(Source material)
BEGIN
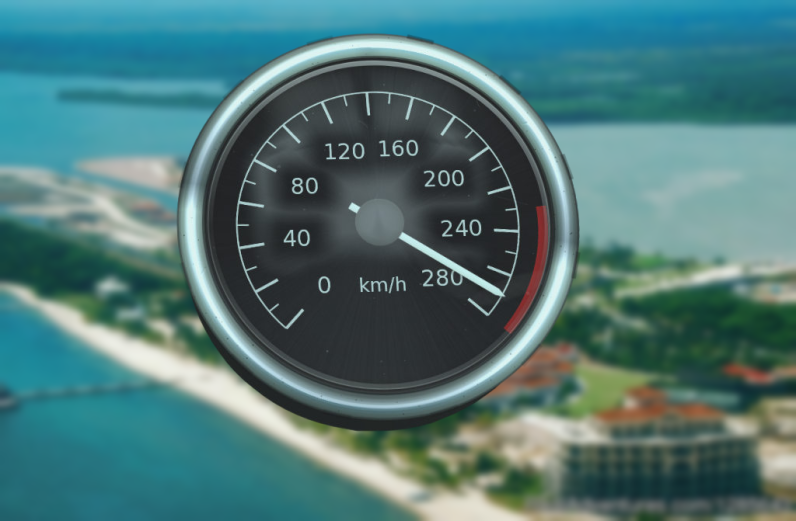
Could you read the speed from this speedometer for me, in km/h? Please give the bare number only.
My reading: 270
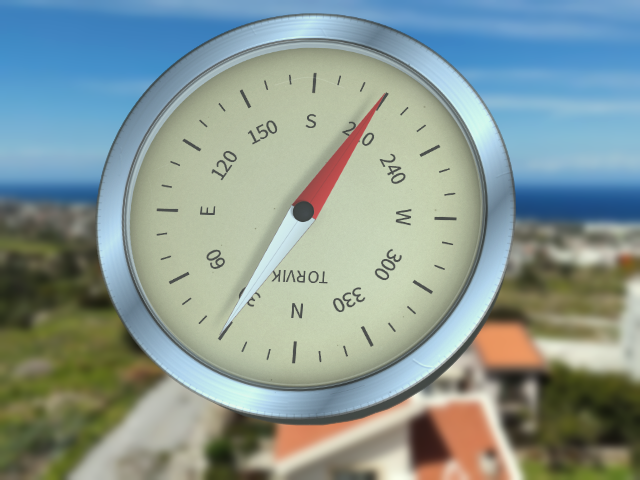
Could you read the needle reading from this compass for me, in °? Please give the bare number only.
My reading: 210
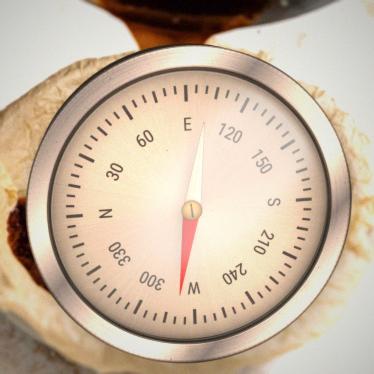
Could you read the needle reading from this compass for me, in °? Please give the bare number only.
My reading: 280
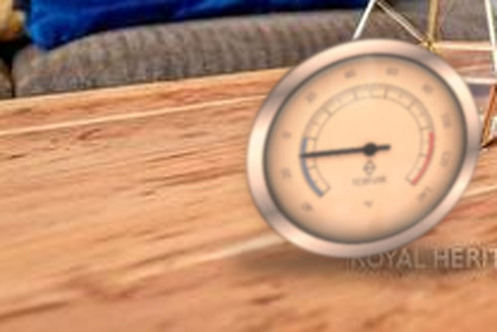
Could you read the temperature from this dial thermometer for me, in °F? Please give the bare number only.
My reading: -10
END
(Your goal) Rewrite everything from the line containing "Could you read the temperature" down to the end of the items, replacing "bare number" with "plain number" and changing nothing else.

(Written response)
Could you read the temperature from this dial thermometer for me, in °F? Please give the plain number only.
My reading: -10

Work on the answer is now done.